CONFINEMENT
Overview
The CONFINEMENT function calculates the Confinement number (Co), a dimensionless parameter used in two-phase flow analysis to characterize the relative importance of surface tension forces to buoyancy forces in confined channels. This number is particularly relevant in the analysis of boiling heat transfer and two-phase pressure drop in minichannels and microchannels.

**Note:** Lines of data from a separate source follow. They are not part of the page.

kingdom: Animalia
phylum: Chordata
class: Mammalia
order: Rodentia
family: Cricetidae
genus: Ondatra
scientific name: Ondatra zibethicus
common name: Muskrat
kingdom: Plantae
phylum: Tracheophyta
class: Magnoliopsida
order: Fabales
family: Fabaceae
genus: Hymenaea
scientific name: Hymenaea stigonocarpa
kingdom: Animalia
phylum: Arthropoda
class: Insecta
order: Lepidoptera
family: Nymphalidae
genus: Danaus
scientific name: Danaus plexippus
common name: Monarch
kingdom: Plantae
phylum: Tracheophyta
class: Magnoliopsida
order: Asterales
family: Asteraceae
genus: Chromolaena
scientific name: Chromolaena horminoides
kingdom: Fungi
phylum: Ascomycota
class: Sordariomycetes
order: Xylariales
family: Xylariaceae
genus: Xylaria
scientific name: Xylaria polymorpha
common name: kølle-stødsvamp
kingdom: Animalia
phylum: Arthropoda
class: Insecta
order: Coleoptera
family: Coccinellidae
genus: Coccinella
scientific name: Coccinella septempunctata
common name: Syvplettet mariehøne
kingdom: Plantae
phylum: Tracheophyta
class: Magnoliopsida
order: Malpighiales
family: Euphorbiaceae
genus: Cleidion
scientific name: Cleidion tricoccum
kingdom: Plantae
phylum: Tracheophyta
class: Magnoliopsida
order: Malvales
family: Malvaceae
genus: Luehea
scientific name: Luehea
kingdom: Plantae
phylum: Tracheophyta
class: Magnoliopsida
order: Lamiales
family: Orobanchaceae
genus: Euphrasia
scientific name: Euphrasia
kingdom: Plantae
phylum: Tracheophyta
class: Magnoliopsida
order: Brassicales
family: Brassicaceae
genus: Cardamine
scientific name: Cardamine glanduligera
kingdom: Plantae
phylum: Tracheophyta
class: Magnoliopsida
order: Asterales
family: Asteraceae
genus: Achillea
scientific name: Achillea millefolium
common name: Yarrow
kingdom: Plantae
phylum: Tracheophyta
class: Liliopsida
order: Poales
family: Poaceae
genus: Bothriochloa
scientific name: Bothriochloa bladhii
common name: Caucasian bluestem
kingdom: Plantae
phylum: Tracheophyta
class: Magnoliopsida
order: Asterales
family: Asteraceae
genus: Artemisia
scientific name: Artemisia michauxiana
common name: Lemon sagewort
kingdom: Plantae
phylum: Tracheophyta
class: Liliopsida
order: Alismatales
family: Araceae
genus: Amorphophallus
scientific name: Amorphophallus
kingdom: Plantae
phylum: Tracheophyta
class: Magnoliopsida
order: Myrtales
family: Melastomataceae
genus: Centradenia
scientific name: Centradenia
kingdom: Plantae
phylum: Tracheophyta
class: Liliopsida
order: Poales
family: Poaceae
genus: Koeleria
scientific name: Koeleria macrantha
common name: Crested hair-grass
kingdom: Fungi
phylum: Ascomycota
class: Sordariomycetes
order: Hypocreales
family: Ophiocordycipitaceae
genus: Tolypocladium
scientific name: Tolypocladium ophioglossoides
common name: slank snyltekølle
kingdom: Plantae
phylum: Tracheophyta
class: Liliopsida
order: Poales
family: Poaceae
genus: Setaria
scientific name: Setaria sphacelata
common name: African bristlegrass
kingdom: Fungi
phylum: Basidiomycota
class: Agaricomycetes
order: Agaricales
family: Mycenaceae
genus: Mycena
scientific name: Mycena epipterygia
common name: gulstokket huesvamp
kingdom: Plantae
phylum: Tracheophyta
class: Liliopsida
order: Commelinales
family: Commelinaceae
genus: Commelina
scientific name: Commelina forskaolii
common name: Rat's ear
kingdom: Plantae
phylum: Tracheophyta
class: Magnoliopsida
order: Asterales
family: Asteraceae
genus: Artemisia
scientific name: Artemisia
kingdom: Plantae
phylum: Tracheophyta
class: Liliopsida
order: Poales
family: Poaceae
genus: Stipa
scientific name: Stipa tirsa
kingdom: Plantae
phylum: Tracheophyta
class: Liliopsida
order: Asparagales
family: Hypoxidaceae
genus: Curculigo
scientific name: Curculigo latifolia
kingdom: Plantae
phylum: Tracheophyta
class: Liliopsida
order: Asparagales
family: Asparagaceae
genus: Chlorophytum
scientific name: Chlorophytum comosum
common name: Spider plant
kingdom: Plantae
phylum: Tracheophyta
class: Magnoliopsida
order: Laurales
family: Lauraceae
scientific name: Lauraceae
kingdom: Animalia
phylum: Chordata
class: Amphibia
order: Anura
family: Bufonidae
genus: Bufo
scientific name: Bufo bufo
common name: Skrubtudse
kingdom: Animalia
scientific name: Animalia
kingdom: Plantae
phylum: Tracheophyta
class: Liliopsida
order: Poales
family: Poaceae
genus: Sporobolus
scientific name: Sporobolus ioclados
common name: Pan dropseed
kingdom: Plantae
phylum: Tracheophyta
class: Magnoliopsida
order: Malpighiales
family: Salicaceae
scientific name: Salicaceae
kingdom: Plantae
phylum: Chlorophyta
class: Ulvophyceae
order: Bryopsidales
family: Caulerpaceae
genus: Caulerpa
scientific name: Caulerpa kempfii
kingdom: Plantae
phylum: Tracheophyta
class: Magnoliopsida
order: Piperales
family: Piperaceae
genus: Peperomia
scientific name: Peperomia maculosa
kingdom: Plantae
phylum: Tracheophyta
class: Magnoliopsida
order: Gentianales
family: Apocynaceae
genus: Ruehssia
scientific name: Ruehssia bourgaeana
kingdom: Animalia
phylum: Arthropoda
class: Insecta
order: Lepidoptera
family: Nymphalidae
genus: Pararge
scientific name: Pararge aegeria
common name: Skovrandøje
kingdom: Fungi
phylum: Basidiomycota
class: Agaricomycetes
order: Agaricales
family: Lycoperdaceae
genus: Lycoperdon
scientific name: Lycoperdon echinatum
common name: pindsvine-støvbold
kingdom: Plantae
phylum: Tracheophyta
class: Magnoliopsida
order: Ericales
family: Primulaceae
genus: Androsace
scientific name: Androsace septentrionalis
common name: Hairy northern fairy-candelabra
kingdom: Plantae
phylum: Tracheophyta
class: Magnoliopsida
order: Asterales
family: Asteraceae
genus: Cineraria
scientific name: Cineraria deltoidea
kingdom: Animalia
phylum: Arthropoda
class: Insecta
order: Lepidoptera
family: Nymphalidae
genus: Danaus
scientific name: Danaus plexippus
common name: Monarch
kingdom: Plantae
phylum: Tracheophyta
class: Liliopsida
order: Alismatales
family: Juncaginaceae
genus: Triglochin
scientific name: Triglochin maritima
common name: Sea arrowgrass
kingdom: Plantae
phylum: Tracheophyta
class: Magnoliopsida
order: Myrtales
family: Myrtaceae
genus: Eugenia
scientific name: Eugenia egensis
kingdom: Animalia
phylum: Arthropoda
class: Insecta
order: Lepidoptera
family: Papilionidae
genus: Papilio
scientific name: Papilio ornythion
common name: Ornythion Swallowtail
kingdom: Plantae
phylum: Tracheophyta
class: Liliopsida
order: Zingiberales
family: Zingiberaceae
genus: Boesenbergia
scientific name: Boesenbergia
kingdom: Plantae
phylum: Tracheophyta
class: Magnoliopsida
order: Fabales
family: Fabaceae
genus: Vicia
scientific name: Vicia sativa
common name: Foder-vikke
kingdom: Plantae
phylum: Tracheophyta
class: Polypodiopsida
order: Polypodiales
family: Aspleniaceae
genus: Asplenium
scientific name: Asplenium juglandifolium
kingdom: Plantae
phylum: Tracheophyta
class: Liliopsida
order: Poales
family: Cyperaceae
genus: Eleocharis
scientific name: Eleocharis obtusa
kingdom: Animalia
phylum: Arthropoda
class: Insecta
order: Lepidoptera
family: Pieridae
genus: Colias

The Confinement number is defined as:
\text{Co} = \frac{\left[\frac{\sigma}{g(\rho_l - \rho_g)}\right]^{0.5}}{D}where \sigma is the surface tension between liquid and gas phases, g is gravitational acceleration, \rho_l and \rho_g are the liquid and gas densities respectively, and D is the channel diameter.
This implementation uses the fluids library, a comprehensive open-source Python package for fluid dynamics calculations. The Confinement number was first introduced by Cornwell and Kew (1993) to identify flow regime transitions in small channels. When Co > 0.5, surface tension effects dominate over gravitational effects, indicating confined flow behavior where conventional two-phase flow correlations may not apply. For more details, see the fluids.core documentation.
The Confinement number is used extensively in two-phase heat transfer correlations and pressure drop predictions for microscale systems, including refrigeration systems, electronic cooling, and process intensification applications.
This example function is provided as-is without any representation of accuracy.
Excel Usage
=CONFINEMENT(D, rhol, rhog, sigma, g)D(float, required): Channel diameter (m)rhol(float, required): Density of liquid (kg/m³)rhog(float, required): Density of gas (kg/m³)sigma(float, required): Surface tension (N/m)g(float, optional, default: 9.80665): Acceleration due to gravity (m/s²)
Returns (float): Confinement number (float), or error message string.
Examples
Example 1: Demo case 1
Inputs:
| D | rhol | rhog | sigma | g |
|---|---|---|---|---|
| 0.001 | 1077 | 76.5 | 0.00427 | 9.80665 |
Excel formula:
=CONFINEMENT(0.001, 1077, 76.5, 0.00427, 9.80665)Expected output:
0.6597
Example 2: Demo case 2
Inputs:
| D | rhol | rhog | sigma | g |
|---|---|---|---|---|
| 0.002 | 900 | 1.2 | 0.03 | 9.80665 |
Excel formula:
=CONFINEMENT(0.002, 900, 1.2, 0.03, 9.80665)Expected output:
0.9224
Example 3: Demo case 3
Inputs:
| D | rhol | rhog | sigma | g |
|---|---|---|---|---|
| 0.0005 | 1000 | 0.6 | 0.072 | 9.80665 |
Excel formula:
=CONFINEMENT(0.0005, 1000, 0.6, 0.072, 9.80665)Expected output:
5.4208
Example 4: Demo case 4
Inputs:
| D | rhol | rhog | sigma | g |
|---|---|---|---|---|
| 0.01 | 800 | 1 | 0.002 | 9.80665 |
Excel formula:
=CONFINEMENT(0.01, 800, 1, 0.002, 9.80665)Expected output:
0.0505
Python Code
import micropip
await micropip.install(["fluids"])
from fluids.core import Confinement as fluids_confinement
def confinement(D, rhol, rhog, sigma, g=9.80665):
"""
Calculate the Confinement number (Co) for two-phase flow in a channel.
See: https://fluids.readthedocs.io/fluids.core.html
This example function is provided as-is without any representation of accuracy.
Args:
D (float): Channel diameter (m)
rhol (float): Density of liquid (kg/m³)
rhog (float): Density of gas (kg/m³)
sigma (float): Surface tension (N/m)
g (float, optional): Acceleration due to gravity (m/s²) Default is 9.80665.
Returns:
float: Confinement number (float), or error message string.
"""
try:
D = float(D)
except (ValueError, TypeError):
return "Error: D must be a numeric value."
try:
rhol = float(rhol)
except (ValueError, TypeError):
return "Error: rhol must be a numeric value."
try:
rhog = float(rhog)
except (ValueError, TypeError):
return "Error: rhog must be a numeric value."
try:
sigma = float(sigma)
except (ValueError, TypeError):
return "Error: sigma must be a numeric value."
try:
g = float(g)
except (ValueError, TypeError):
return "Error: g must be a numeric value."
if D <= 0:
return "Error: D must be positive."
if rhol <= 0:
return "Error: rhol must be positive."
if rhog < 0:
return "Error: rhog must be non-negative."
if sigma <= 0:
return "Error: sigma must be positive."
if g <= 0:
return "Error: g must be positive."
if rhol <= rhog:
return "Error: rhol must be greater than rhog."
try:
result = fluids_confinement(D, rhol, rhog, sigma, g)
except Exception as e:
return f"Error: Failed to calculate Confinement number: {str(e)}"
return result